# BUTIR TUGAS
Ketik ulang tanpa perubahan bagian teks tentang Julaybib di bawah yang diawali kata-kata berisi "Julaybib menjawab dengan tetap" dan ditutup dengan "Barzah al Aslami)".

# TEKS SUMBER
+-------+
Julaybib seorang yang cacat dan kerdil serta mempunyai rupa paras buruk. Nama ini, tentu bukan dia sendiri yang menghendakinya, atau mungkin tidak pula kedua orang tuanya, karena dia pun tidak tahu siapa ayah dan ibunya serta tidak di ketahui nasabnya. Demikian pula orang-orang di sekitarnya, semuanya tidak tahu atau tidak berapa menghiraukannya, tidak dikenali dari suku manakah dia berasal.
Keterampilannya juga menyebabkan masyarakat menjauhinya. Wajahnya yang buruk, pendek, bungkuk, hitam, dan fakir. Pakaiannya usang dan lusuh. Kakinya pecah-pecah tidak beralas. Tiada rumah untuk berteduh.
Sehinggakan Abu Barzah, seorang pemimpin Bani Aslam, berkata kepada keluarganya (yang wanita) tentang Julaybib, “Jangan pernah biarkan Julaybib masuk di antara kalian! Demi Allah, jika dia berani begitu, aku akan melakukan hal yang mengerikan kepadanya!”
Demikianlah Julaybib.
Namun jika Allah berkehendak menurunkan rahmat-Nya, tidak satu pun makhluk yang dapat menghalanginya. Julaybib menerima hidayah, dan dia selalu berada di shof hadapan dalam solat dan jihad. Meski kebayakkan orang menganggapnya serti tiada namun tidak begitu dengan Rasul mulia, sang rahmat bagi semesta alam. Julaybib yang tinggal di shuffah (teras) Masjid Nabawi, suatu hari ditegur oleh Nabi,
“Julaybib”, begitu lembut Rasulullah S.A.W memanggil, “Tidakkah engkau mahu menikah?” “Siapakah orangnya, ya Rasulullah yang mahu menikahkan putrinya dengan diriku ini?”, kata Julaybib.
Julaybib menjawab dengan tetap tersenyum, tidak ada riak menyesali diri atau menyalahkan takdir Allah pada kata-kata mahupun air mukanya. Rasulullah juga tersenyum. Sememangnya tidak ada orang tua yang berkenan pada Julaybib.
Tapi hari berikutnya, ketika bertemu dengan Julaybib, Rasulullah menanyakan perihal yang sama. “Julaybib, tidakkah engkau mahu menikah?” Dan Julaybib menjawab dengan jawaban yang sama. Dan dihari ketiga itulah, Nabi memegang lengan Julaybib dan membawanya ke salah satu rumah seorang pemimpin Anshar (sebagaimana tersebut dalam riwayat Abu Barzah al Aslami)
“Aku ingin” kata Rasulullah kepada si empunya rumah, “Melamar puteri kalian.”
“Betapa indahnya dan betapa barokahnya.” begitu si wali menjawab berseri-seri, mengira bahawa Nabi-lah calon menantunya. “Ya Rasulullah, sungguh akan menjadi cahaya yang menyinari kesuraman rumah kami.”
“Tapi aku melamar bukan untukku sendiri” kata Rasulullah, “Kupinang putri kalian untuk Julaybib”. “Apa? Julaybib?” terkejut bapa putri yang dipinangkan tersebut. terbayang akan keadaan Julaybib dan dia sangat terkejut.
+-------+
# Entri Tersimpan
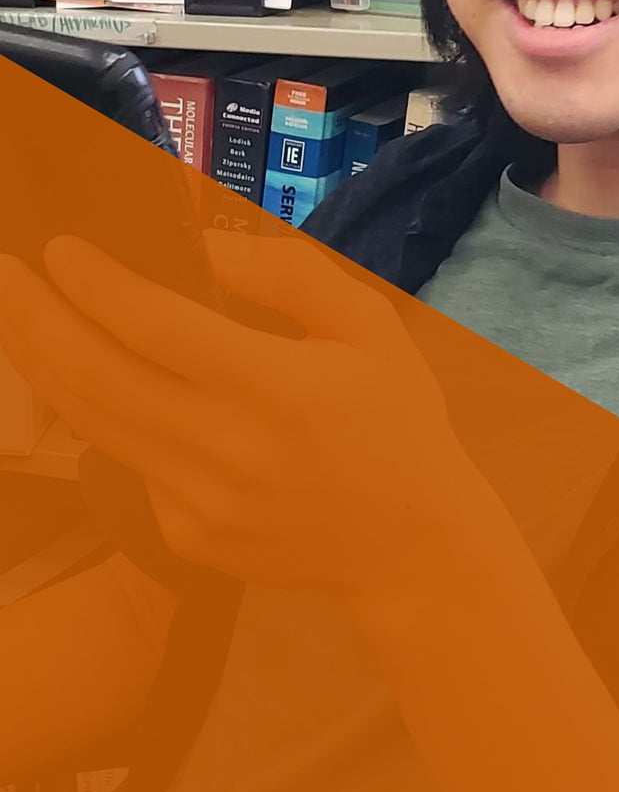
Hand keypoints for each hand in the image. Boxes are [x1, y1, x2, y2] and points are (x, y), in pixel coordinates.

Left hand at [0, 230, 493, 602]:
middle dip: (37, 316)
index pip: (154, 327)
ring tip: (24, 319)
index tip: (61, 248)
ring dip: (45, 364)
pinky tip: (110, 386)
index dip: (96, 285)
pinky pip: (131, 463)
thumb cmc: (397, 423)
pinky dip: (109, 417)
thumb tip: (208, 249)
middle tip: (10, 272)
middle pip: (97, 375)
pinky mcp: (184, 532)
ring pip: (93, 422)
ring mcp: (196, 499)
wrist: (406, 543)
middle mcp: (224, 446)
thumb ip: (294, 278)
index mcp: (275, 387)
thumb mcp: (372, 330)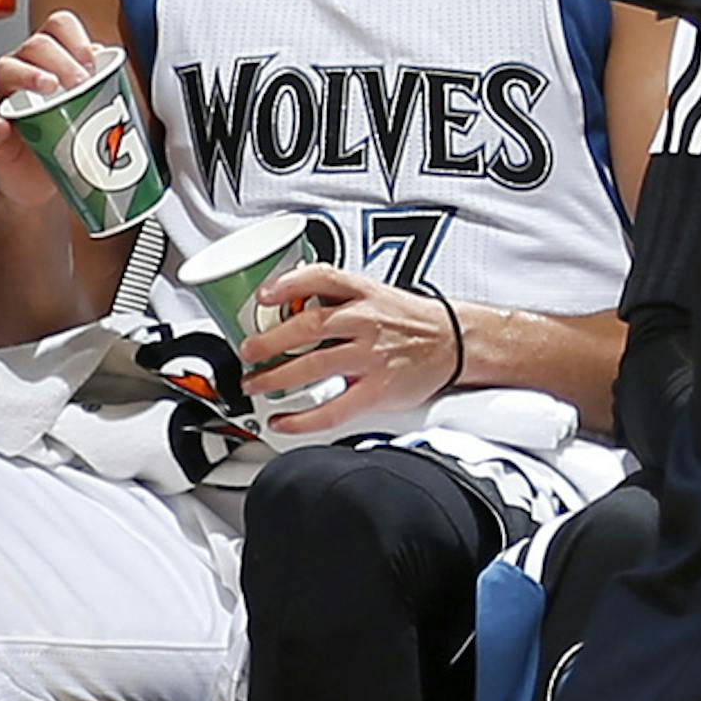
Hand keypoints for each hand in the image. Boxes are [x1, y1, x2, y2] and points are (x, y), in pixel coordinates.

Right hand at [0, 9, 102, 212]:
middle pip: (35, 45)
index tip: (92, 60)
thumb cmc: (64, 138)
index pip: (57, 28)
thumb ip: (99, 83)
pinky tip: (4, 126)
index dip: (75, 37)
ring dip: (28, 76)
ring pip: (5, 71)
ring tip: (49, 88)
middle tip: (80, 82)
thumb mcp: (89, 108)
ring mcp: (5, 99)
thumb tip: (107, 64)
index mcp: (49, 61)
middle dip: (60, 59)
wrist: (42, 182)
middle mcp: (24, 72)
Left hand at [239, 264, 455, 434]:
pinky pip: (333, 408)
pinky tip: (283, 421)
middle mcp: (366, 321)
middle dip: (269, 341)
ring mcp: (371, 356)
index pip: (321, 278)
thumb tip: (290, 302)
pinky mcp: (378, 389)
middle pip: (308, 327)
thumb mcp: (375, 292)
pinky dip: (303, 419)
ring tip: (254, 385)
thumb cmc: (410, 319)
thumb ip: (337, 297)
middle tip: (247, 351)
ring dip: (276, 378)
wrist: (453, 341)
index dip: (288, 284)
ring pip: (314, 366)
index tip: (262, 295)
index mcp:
+-------+
# JAWABAN LATIHAN
Julaybib menjawab dengan tetap tersenyum, tidak ada riak menyesali diri atau menyalahkan takdir Allah pada kata-kata mahupun air mukanya. Rasulullah juga tersenyum. Sememangnya tidak ada orang tua yang berkenan pada Julaybib.
Tapi hari berikutnya, ketika bertemu dengan Julaybib, Rasulullah menanyakan perihal yang sama. “Julaybib, tidakkah engkau mahu menikah?” Dan Julaybib menjawab dengan jawaban yang sama. Dan dihari ketiga itulah, Nabi memegang lengan Julaybib dan membawanya ke salah satu rumah seorang pemimpin Anshar (sebagaimana tersebut dalam riwayat Abu Barzah al Aslami)